WHAT IS REQUIRED:
Reproduce each line of the listing below without changing anything.

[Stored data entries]

*** Begin section ***

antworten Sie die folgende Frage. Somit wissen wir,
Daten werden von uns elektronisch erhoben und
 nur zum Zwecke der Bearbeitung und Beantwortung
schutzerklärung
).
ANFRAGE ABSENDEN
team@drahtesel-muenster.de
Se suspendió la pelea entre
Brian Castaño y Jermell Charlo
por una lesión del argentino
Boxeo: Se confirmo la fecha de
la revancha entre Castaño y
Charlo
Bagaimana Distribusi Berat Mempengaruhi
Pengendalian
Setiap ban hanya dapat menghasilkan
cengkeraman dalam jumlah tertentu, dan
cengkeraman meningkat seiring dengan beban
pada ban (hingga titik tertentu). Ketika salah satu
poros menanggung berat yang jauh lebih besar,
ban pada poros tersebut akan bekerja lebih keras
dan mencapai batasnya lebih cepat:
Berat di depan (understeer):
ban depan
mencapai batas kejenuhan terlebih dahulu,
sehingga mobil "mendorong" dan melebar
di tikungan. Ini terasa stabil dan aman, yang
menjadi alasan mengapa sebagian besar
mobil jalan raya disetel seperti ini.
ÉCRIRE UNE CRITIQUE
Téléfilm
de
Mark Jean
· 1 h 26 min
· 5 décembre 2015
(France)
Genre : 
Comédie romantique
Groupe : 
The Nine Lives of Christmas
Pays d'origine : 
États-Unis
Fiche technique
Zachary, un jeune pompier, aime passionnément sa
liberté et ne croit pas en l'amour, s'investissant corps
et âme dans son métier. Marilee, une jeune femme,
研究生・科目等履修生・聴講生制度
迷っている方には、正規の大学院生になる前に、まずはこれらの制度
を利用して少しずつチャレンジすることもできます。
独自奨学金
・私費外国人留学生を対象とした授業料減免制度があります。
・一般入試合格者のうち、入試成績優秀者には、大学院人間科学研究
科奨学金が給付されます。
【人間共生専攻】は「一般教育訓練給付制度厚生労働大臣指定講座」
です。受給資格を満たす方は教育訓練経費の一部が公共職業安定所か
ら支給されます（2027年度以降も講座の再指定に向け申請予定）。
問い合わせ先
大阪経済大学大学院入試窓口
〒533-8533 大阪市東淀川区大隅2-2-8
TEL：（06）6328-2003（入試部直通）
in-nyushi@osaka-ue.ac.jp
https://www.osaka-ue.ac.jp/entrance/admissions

*** End section ***

YOUR RESPONSE:
antworten Sie die folgende Frage. Somit wissen wir,
Daten werden von uns elektronisch erhoben und
 nur zum Zwecke der Bearbeitung und Beantwortung
schutzerklärung
).
ANFRAGE ABSENDEN
team@drahtesel-muenster.de
Se suspendió la pelea entre
Brian Castaño y Jermell Charlo
por una lesión del argentino
Boxeo: Se confirmo la fecha de
la revancha entre Castaño y
Charlo
Bagaimana Distribusi Berat Mempengaruhi
Pengendalian
Setiap ban hanya dapat menghasilkan
cengkeraman dalam jumlah tertentu, dan
cengkeraman meningkat seiring dengan beban
pada ban (hingga titik tertentu). Ketika salah satu
poros menanggung berat yang jauh lebih besar,
ban pada poros tersebut akan bekerja lebih keras
dan mencapai batasnya lebih cepat:
Berat di depan (understeer):
ban depan
mencapai batas kejenuhan terlebih dahulu,
sehingga mobil "mendorong" dan melebar
di tikungan. Ini terasa stabil dan aman, yang
menjadi alasan mengapa sebagian besar
mobil jalan raya disetel seperti ini.
ÉCRIRE UNE CRITIQUE
Téléfilm
de
Mark Jean
· 1 h 26 min
· 5 décembre 2015
(France)
Genre : 
Comédie romantique
Groupe : 
The Nine Lives of Christmas
Pays d'origine : 
États-Unis
Fiche technique
Zachary, un jeune pompier, aime passionnément sa
liberté et ne croit pas en l'amour, s'investissant corps
et âme dans son métier. Marilee, une jeune femme,
研究生・科目等履修生・聴講生制度
迷っている方には、正規の大学院生になる前に、まずはこれらの制度
を利用して少しずつチャレンジすることもできます。
独自奨学金
・私費外国人留学生を対象とした授業料減免制度があります。
・一般入試合格者のうち、入試成績優秀者には、大学院人間科学研究
科奨学金が給付されます。
【人間共生専攻】は「一般教育訓練給付制度厚生労働大臣指定講座」
です。受給資格を満たす方は教育訓練経費の一部が公共職業安定所か
ら支給されます（2027年度以降も講座の再指定に向け申請予定）。
問い合わせ先
大阪経済大学大学院入試窓口
〒533-8533 大阪市東淀川区大隅2-2-8
TEL：（06）6328-2003（入試部直通）
in-nyushi@osaka-ue.ac.jp
https://www.osaka-ue.ac.jp/entrance/admissions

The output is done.